We obtained input values for the Pearson correlation calculations by calculating mean values for each one of the 19 cellular populations (from a different DESeq2 session), like this:

normalized.counts <- as.data.frame(counts( dds, normalized=TRUE))

rowMeans(counts(dds,normalized=TRUE)[,dds$condition == populations[1]]

We found an overall good correlation between the pearson coefficients calculated on the samples means of classes and the pvalues assigned to the genes by the DESeq2 for the different (4) classes. We used a threshold of 0.9 for the correlation coefficients in order to identify only genes which are 'specifically' expressed in the classes of our choice. 

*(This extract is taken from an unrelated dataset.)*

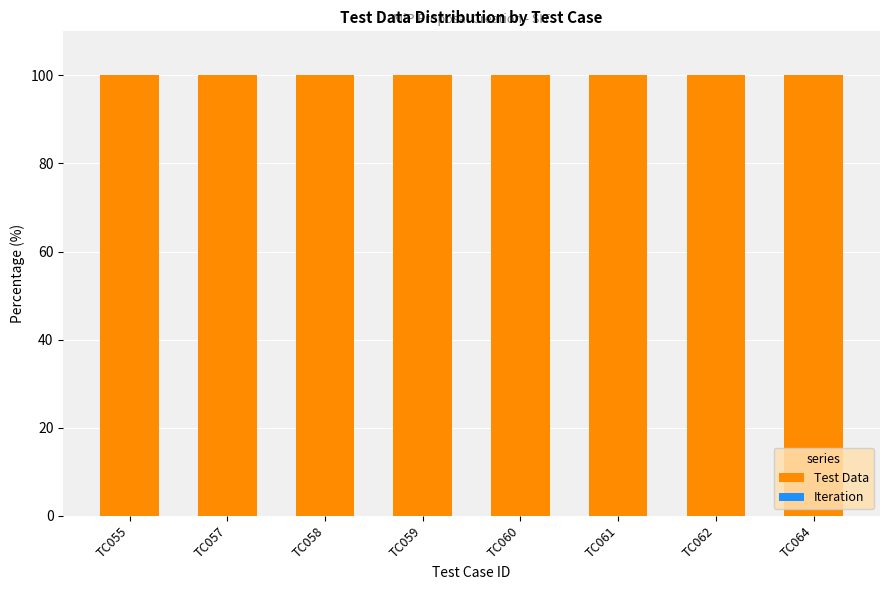

How many series are shown in this chart?

2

NOTE: while genes with very low padj (e.g. 10^-20) also have high correlation coefficients with our model distributions, genes with padj of the order 10(^-3/-4) may have non-specific expression (with Pearson correlation values as low as 0.3) 

Thank you very much

hi Alberto,

rather than dealing with the correlation, I may have a more straightforward suggestion. Say, for selection (3) the p-value from the test is against the null that the expected normalized mean for group [1-17] vs group [18,19] are equal. This is not true when, for example 1-18 is different than 19, although this is not the set of genes you are interested in. Why not test 1-17 vs 18 and 1-17 vs 19, and then take the intersection of the FDR-thresholded sets from both tests?